Mazda Shinari Concept

The Mazda SHINARI is a pure design concept model of a four-door, four-seater sports coupe which perfectly expresses the ‘KODO – Soul of Motion’ design theme in a graceful and carefree form.

The Japanese word shinari describes the powerful yet supple appearance of great resilient force when objects of high tensile strength, such as steel or bamboo, are twisted or bent. It also refers to the appearance of a person or animal as it flexibly transforms its body to generate a fast movement. Within this movement, Mazda designers discovered the potential to realize ‘KODO – Soul of Motion’.

One glance at SHINARI stirs the emotions. Its form expresses the powerful movement of a lean body with highly developed muscles, supple but at the same time filled with tension. Mazda’s desire is to reach car lovers’ hearts and go beyond the notion of rational logic. This form purely embodies that desire.
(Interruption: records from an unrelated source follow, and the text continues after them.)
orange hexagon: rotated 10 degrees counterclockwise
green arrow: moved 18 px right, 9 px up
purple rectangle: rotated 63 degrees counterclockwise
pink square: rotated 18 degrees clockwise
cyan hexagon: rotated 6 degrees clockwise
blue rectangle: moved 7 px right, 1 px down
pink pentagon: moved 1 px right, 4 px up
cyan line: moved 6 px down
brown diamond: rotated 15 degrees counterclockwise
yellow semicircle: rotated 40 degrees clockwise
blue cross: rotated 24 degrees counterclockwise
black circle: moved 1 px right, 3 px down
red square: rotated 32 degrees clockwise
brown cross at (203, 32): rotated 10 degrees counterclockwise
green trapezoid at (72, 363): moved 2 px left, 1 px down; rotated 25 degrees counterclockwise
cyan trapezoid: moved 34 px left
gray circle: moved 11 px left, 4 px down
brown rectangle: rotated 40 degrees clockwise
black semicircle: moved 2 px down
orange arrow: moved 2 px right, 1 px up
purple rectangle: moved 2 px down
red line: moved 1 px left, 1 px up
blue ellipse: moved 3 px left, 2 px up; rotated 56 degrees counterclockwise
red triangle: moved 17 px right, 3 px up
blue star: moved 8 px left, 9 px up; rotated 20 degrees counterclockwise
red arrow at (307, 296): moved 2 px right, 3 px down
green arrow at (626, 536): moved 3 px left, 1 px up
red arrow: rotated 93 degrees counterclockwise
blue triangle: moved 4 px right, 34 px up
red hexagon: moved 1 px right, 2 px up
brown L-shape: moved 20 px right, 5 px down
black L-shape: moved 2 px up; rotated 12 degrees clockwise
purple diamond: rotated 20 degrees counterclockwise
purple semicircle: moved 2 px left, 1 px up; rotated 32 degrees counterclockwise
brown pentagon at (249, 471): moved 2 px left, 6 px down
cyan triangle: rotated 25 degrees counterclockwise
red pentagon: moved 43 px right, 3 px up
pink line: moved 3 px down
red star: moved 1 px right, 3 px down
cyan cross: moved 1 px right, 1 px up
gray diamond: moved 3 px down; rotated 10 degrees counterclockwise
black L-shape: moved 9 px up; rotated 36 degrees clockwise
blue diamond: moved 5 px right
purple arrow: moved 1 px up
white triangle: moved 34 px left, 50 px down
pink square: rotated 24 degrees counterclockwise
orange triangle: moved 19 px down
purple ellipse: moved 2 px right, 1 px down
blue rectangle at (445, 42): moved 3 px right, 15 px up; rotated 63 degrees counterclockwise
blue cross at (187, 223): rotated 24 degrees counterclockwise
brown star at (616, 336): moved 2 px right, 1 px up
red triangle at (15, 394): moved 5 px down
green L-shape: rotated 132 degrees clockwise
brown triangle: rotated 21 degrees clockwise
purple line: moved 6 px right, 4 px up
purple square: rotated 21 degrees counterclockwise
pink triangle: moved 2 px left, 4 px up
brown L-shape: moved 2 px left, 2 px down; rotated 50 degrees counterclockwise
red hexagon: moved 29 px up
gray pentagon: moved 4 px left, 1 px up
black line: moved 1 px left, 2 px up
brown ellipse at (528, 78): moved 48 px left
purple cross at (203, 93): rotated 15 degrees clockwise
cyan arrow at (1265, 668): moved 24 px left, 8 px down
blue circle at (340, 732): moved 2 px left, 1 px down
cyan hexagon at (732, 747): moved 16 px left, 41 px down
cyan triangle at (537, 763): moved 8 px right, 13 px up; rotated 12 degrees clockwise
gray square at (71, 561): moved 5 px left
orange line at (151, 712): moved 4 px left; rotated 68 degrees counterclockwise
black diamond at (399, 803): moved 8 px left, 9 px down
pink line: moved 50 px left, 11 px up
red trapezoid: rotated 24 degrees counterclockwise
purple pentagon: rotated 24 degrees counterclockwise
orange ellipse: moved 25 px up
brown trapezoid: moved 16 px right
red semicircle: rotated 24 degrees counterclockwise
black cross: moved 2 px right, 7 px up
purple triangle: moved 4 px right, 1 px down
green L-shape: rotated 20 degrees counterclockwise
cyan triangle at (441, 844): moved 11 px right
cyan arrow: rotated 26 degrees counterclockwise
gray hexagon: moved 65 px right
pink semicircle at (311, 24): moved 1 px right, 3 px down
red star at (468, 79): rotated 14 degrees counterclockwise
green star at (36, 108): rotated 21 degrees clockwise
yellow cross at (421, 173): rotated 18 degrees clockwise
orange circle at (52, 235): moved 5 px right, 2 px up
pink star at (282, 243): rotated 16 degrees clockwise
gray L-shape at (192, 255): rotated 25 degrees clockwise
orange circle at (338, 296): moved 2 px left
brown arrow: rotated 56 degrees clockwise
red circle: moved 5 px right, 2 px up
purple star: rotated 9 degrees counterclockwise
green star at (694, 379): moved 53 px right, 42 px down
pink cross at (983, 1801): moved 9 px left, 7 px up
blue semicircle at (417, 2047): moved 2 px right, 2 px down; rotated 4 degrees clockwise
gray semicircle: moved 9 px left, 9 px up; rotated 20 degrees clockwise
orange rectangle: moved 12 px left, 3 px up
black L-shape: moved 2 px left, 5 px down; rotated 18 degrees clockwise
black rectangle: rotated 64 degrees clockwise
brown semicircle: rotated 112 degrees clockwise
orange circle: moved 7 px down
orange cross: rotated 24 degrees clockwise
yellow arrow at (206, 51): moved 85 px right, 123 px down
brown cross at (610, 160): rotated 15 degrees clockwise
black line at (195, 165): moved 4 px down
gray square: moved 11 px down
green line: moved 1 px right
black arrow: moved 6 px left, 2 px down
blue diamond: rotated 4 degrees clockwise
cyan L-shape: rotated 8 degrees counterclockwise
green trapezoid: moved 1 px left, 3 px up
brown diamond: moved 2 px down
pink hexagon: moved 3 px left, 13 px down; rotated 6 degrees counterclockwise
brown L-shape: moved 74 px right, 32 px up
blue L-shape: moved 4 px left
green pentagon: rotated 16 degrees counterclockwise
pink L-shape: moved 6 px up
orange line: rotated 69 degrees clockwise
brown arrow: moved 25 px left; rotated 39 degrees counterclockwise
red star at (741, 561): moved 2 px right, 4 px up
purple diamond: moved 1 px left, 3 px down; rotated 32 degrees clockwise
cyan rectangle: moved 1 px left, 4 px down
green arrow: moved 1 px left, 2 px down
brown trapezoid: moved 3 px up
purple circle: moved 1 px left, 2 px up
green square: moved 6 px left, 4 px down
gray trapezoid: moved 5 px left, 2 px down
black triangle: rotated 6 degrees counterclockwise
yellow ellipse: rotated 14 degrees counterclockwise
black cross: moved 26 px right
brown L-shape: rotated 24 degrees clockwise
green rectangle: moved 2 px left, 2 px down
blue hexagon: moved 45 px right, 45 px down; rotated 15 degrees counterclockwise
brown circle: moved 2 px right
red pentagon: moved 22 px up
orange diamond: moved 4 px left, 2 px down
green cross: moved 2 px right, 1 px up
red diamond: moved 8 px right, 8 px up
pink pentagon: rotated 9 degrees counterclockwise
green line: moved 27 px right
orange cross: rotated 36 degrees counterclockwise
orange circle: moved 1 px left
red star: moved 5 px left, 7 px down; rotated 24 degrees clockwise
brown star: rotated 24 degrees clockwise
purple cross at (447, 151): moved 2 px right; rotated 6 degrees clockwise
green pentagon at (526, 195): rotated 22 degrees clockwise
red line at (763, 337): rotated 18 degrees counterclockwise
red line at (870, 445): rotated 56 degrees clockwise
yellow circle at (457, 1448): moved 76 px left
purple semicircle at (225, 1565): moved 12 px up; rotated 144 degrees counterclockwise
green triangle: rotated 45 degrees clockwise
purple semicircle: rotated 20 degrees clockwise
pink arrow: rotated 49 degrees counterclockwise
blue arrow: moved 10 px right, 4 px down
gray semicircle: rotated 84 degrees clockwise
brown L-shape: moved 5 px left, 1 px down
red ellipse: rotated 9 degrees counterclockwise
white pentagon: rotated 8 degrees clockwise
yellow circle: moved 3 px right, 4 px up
Yasushi Nakamuta, the chief designer who led the design of the third generation Mazda MX-5, was the first to begin the ideation of the SHINARI concept: “The challenge for us was to create an innovative new expression for energetic and powerful movement; something that we had never attempted before. We began by developing the design around the image of a predator, as it strikes at its prey, or the stabbing movement in kendo, Japanese fencing, to express the instant where accumulated force is released.”

Translating this initial moment of ‘instantaneous movement’ being pursued by Mazda design into the SHINARI concept car presented various challenges to both the designers and the modelers working on the project. The process involved a series of activities that saw the team draw inspiration from a variety of places. This included each team member creating sketches and freely sculpting models from clay to represent their own perceptions of ‘KODO – Soul of Motion’. It then continued with the exploration of the functional beauty seen in traditional Japanese crafts and the motion witnessed in Japan’s ancient martial arts.